Icelandic researchers have uncovered two novel genetic variants of atrial fibrillation (AFib), one of which could increase the risk of developing AFib for susceptible patients.
Kari Stefansson, MD, PhD, and colleagues detailed their recent findings in the Journal of the American College of Cardiology. They launched the study following the relatively new discovery of variants in the sarcomere genes MYH6 and MYL4, which are involved in maintaining myocardial structure. The variants identified in this study—known as rs72700114 and p.Gly4098Ser—possess similar traits. In particular, the latter variant, which is found in the gene PLEC, was identified as a low-frequency missense variant that encodes plectin, a cytoskeletal cross-linking protein that’s partially responsible for the integrity of cardiac tissue.
The other novel variant, rs72700114, is a common intergenic variant that can be found on the chromosome 1q24.
Stefansson and co-authors wrote that in addition to uncovering the two new variants, they confirmed 29 variants which had been previously reported.
“Of the 31 variants we assessed, 29 are in noncoding regions,” the authors wrote. “For most, the genes and molecular mechanisms linking these noncoding variants to risk of AFib have not been established. However, many of them are located in or close to genes with a known role in cardiovascular function or development, giving rise to theories on how they affect AFib risk.”

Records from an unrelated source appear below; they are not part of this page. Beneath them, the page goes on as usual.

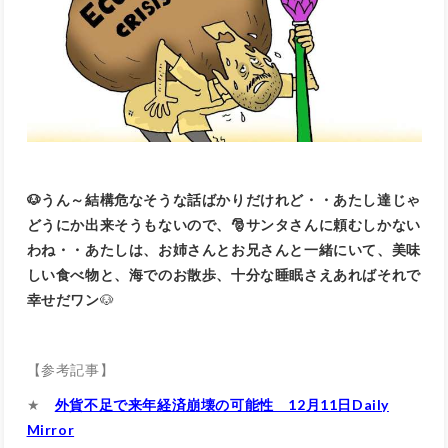
🐶うん～結構危なそうな話ばかりだけれど・・あたし達じゃ
どうにか出来そうもないので、🎅サンタさんに頼むしかない
わね・・あたしは、お姉さんとお兄さんと一緒にいて、美味
しい食べ物と、海でのお散歩、十分な睡眠さえあればそれで
幸せだワン
🐶
【参考記事】
★
外貨不足で来年経済崩壊の可能性 12月11日Daily
Mirror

Many of these rare sequence variants have been found in familial AFib, including coding variants in ion channels, signaling molecules, structural proteins and transcription factors, according to Stefansson et al’s research. While these variants provide insight into the inner workings of AFib, they only explain a sliver of arrhythmia cases.
The researchers used data from 14,255 AFib patients who were treated for the condition at Iceland’s two largest hospitals between 1987 and 2015. They contrasted the results of tests in the study cohort with those of a control group of 374,939 Icelanders recruited through genetic research projects across the country.
Stefansson and colleagues focused on whole-genome sequencing and testing for AFib variants in the patients, looking for associations between variants and related phenotypes like sick sinus syndrome and ischemic stroke. After testing around 32.5 million sequence variants for AFib associations, resulting variants were then tested for associations with electrocardiogram traits.
The scientists found p.Gly4098Ser to be a predictor of increased AFib risk in patients who carry the variant.
David J. Milan, MD, wrote in an accompanying JACC editorial that Stefansson and co-authors’ findings are so interesting in part because the p.Gly4098Ser variant lies in the coding region of PLEC, which was “previously unsuspected in AFib.”
“In this case, the genetic variant results in a change in the protein composition of plectin,” he wrote. “The implication is that the genetic signal is also the mechanistic link to the disease.”
Milan noted that genome-wide association studies like this one have recently received criticism questioning the ability of the trials to find useful disease links. Indeed, Milan wrote, the PLEC variant “is found in so few people and increases risk in a modest enough fashion that genetic testing for this allele is unlikely to be clinically valuable.”
Still, he said, he thinks these studies are well worth the effort.
“These findings reinforce clinical observations that cardiac structure and function are important in AFib pathogenesis,” he wrote. “Whether as primary myopathy or as a response to hemodynamic stresses, the concept that variants in structural/functional proteins would be important in AFib is intuitive and now has a greater grounding in genetic data. These observations provide a better understanding of pathogenesis and perhaps more importantly the complexities of AFib genetics and mechanisms.”